Illustration

Onufrii Biziukov

Onufrii Biziukov (June 24, 1897 – March 15, 1986) was a Ukrainian painter, landscape artist, representative of lyrical modernism and a successor of the Boichukist movement. He was a member of the Association of Revolutionary Art of Ukraine (ARAU) from 1929 to 1932. Biziukov studied art at the Myrhorod School of Arts and Crafts, and continued his education at the Kyiv Art Institute (1923–1930) in Mykhailo Boichuk’s class (Department of Monumental Painting). He participated in creation of monumental murals at the Kyiv Art Institute (1924) and the All-Ukrainian Museum Town at the Kyiv-Pechersk Lavra (1926).

  • In 1935, Biziukov was repressed as a follower of the “reactionary Boichukist school” and sentenced to three years in labor camps. Following his arrest, his works were seized and placed in the Special Fund of the National Art Museum of Ukraine (1937–1939), which was formed to remove “formalists” and “nationalists” from the museum’s collections. Released in 1939, he moved to Kuibyshev, and returned to Kyiv after World War II.

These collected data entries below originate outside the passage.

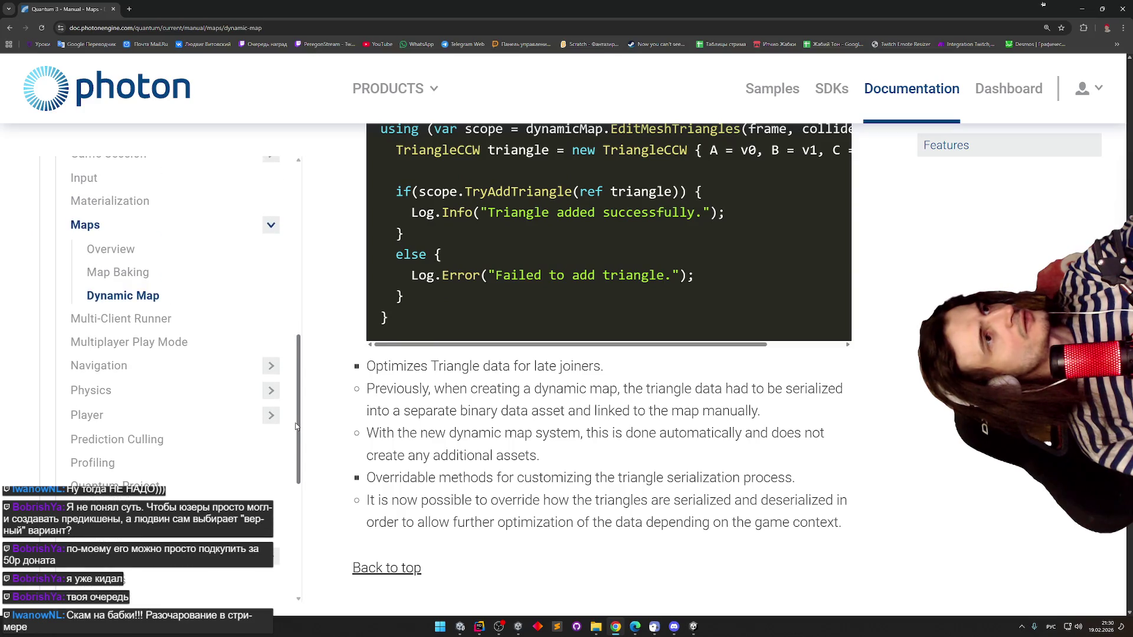
- Open the Multi-Client Runner manual and read Multiplayer Play Mode down to the EnableMppm section
click(172, 319)
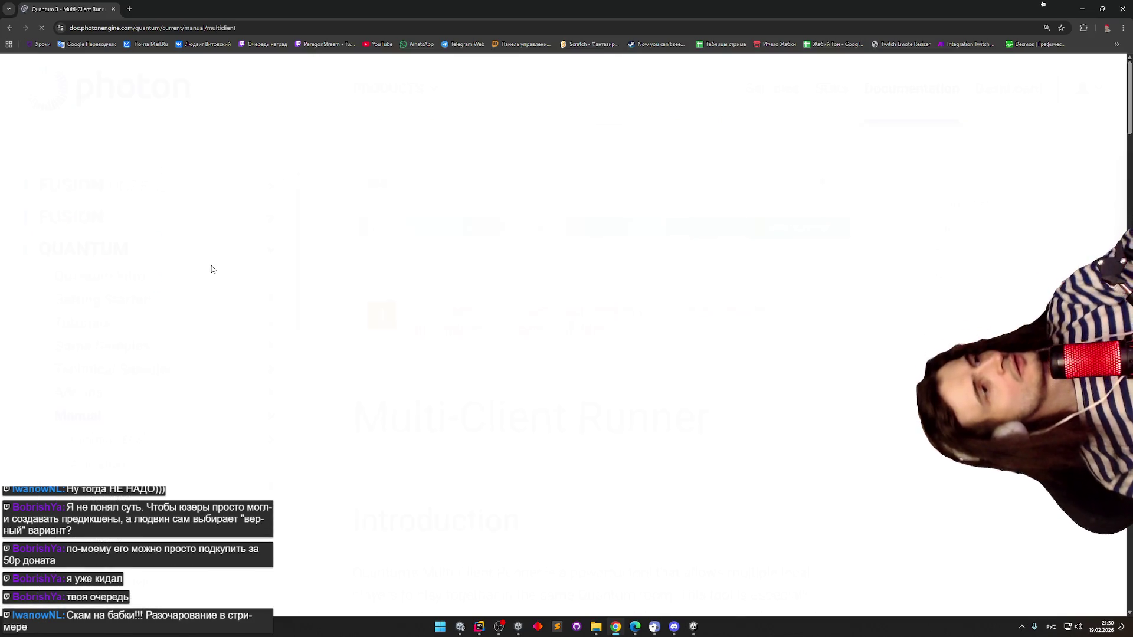
scroll(738, 450, down, 2)
scroll(737, 451, down, 1)
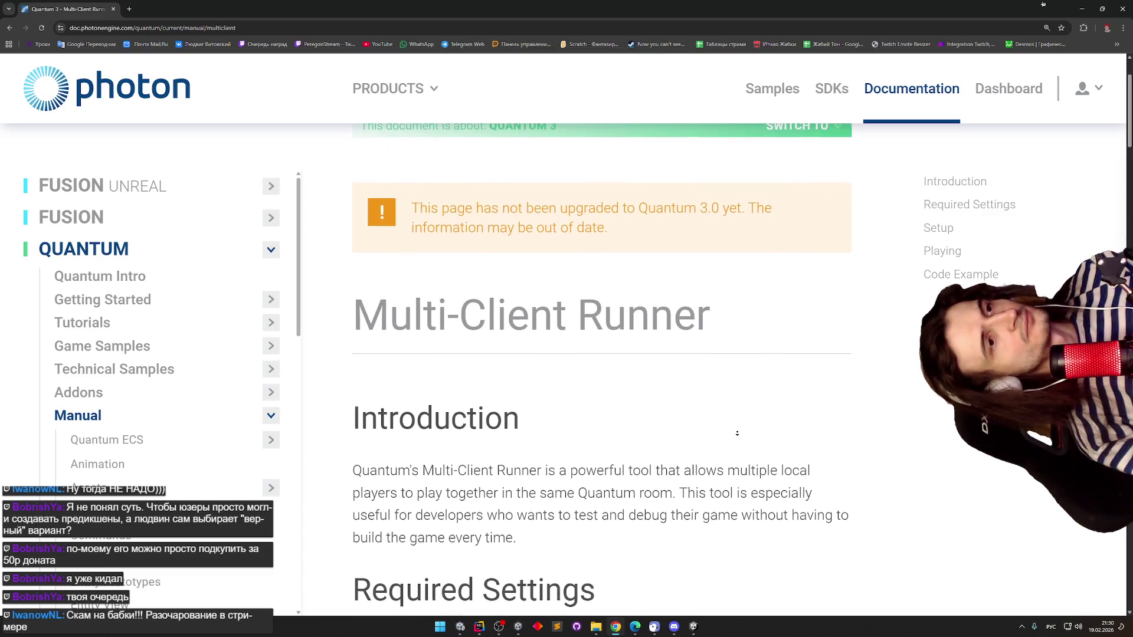
scroll(648, 447, down, 4)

    Biziukov worked in the genres of landscape, still life, and portraiture. His art combined Boichukist principles with lyrical modernism, Impressionism, and post-Cubism, emphasizing color, line rhythm, and decorative-compositional structure. Notable early works include On the Steamboat by the Boiler, The Harmonist, and Red Army Soldier with Horse (1920s–1930s); Sawyers in the Forest (1931). Postwar works include Old Kyiv (1947), Dnipro Fishermen (1951), Surf (1953), Spring. Rzhyshchiv (1963), Dnipro Cliffs (1964), On the Kyiv Hills (1966), and Orange Jug (1967), executed in Impressionist and Post-Cubist styles with experimental color structures and compositional forms.

    Biziukov participated in All-Ukrainian and USSR-wide exhibitions from the 1920s, and in international exhibitions after World War II. Solo exhibitions of his work in Kyiv were organized in 1959, 1971, and 1985. His works were also featured in retrospectives dedicated to the Boichukist movement in Kyiv in the 1980s and later.

    His works are held in the National Art Museum of Ukraine, the Mykolaiv Regional Art Museum named after Vereshchagin, the Kharkiv Art Museum, and private collections.

    Onufrii Biziukov remains a remarkable figure in the Ukrainian monumental-decorative tradition of the 20th century, representing the “second wave” of Boichukism, combining the principles of Mykhailo Boichuk’s school with modern painting trends, while maintaining artistic integrity despite political repression.